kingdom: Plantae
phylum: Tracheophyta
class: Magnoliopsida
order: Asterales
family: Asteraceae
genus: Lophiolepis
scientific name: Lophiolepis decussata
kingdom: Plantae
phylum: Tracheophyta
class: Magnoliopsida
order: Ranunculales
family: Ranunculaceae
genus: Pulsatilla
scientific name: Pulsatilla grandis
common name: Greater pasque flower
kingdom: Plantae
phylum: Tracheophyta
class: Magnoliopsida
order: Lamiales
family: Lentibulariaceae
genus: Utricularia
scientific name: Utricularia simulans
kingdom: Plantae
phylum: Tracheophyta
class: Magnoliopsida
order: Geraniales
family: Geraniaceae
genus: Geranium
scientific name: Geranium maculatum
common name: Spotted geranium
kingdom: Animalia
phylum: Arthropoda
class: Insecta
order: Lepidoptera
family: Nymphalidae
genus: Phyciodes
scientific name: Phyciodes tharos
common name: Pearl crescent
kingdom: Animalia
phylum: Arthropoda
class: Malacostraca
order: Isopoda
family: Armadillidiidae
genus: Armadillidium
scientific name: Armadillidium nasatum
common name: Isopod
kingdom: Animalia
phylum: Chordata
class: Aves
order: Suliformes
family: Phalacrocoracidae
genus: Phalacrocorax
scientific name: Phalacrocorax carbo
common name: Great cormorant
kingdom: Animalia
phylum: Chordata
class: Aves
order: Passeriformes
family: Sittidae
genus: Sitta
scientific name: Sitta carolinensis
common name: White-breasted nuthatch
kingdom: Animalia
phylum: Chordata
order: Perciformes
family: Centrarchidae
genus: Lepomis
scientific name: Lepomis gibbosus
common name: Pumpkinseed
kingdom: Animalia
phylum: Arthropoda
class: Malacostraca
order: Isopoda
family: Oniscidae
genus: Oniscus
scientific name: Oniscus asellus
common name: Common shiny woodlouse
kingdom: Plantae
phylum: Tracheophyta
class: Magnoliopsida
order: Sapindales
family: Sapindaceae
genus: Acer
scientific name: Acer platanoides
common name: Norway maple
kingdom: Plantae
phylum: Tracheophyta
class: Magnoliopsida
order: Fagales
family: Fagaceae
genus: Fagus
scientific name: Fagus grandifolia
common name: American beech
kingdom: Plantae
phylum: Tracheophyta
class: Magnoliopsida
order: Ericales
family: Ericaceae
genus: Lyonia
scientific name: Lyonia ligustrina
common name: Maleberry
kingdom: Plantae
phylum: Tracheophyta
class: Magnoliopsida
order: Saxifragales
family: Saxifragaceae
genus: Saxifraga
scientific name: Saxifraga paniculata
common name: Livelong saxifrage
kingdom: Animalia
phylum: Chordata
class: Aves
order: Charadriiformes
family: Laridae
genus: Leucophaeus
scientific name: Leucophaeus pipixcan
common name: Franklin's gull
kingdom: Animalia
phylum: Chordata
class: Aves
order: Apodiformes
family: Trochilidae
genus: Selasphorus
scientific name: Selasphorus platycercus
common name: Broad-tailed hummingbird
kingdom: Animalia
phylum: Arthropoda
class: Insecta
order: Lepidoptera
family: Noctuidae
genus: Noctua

..........

Reproduce verbatim the lines of the records, starting at the line that contains "order: Charadriiformes" and ending at the final line of the records, with both of those lines included.

order: Charadriiformes
family: Laridae
genus: Leucophaeus
scientific name: Leucophaeus pipixcan
common name: Franklin's gull
kingdom: Animalia
phylum: Chordata
class: Aves
order: Apodiformes
family: Trochilidae
genus: Selasphorus
scientific name: Selasphorus platycercus
common name: Broad-tailed hummingbird
kingdom: Animalia
phylum: Arthropoda
class: Insecta
order: Lepidoptera
family: Noctuidae
genus: Noctua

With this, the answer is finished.